Riyadh-based investment bank Al Rajhi Capital believes that Saudi Arabia's banking sector offers strong buying opportunities amid the current sell-off in Tadawul where the bank index is down 10% since the end of September 2022.

Following the government budget statement, which has strong GDP forecasts for the medium term, the brokerage in a new report raised loan growth estimates, driven by corporate loans.

It raised total loan growth estimates for 2022 and 2023 to 14% and 12%, respectively, from 13% and 11% earlier. It also revised the loan growth estimates for 2024e and 2025e to over 11% in 2024e and almost 11% in 2025e (from 9% and 7%, respectively).

Al Rajhi raised corporate loan growth estimate to 13% each in 2022e and 2023e from 10% before, while raising the estimate for 2024-2026e to 14%/14%/10% from average 7.0% growth in each year before.

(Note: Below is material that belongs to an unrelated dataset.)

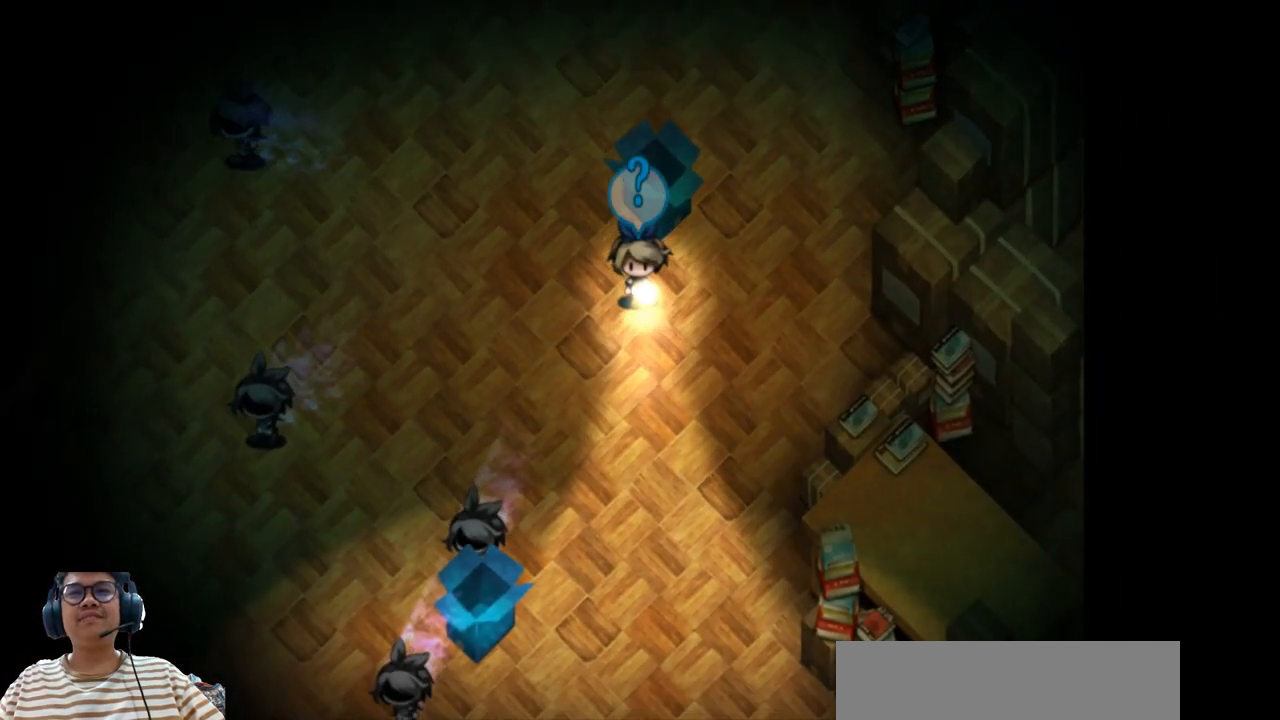
{"keys": ["down"], "events": []}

According to the report, the SME segment has been the key driver for corporate loan segment in the recent years supported by various governmental measures.

"Going forward, we believe the mid and large corporate loan category to see higher uptick from 2023 onwards, particularly from H2 2023, supported by implementation of Giga projects and many other initiatives under vision 20230 such as NIS (national investment strategy that focuses on private sector investments, includes Shareek program), National Strategy for Industry and Agriculture (focuses on industrial development and agriculture), etc."

The brokerage's estimates for mortgages are unchanged at 23%/13%/10% in 2022/ 2023/2024 and average 8.6% in 2025 and 2026. They continue to be a key driver, albeit with the growth rate moderating from 33% y-o-y in Q1 2022 to 28% y-o-y growth in Q3 2022. 

The brokerage cut personal finance loan growth numbers, as they have been trending downward from almost 15% y-o-y in Q1 2022 to 9% y-o-y in Q3 2022.

The brokerage trimmed its net interest margin (NIM) expansion estimates for 2023 and "will follow a wait and watch approach when it comes to revising our NIM estimates," the report said.

For the ten banks that Al Rajhi Capital covers, NIM estimates for 2023e are significantly trimmed to just +12 basis points (bp) expansion y-o-y from +64 bp before.

However, despite the sharp cut in NIMs for 2023e and modest expansion thereafter, the brokerage expects the banks to post healthy net income growth.

"Based on the strong loan growth but flattish to modest NIM improvement over the medium term, our estimate for net income growth is mid to high teens over the next two years," it concluded.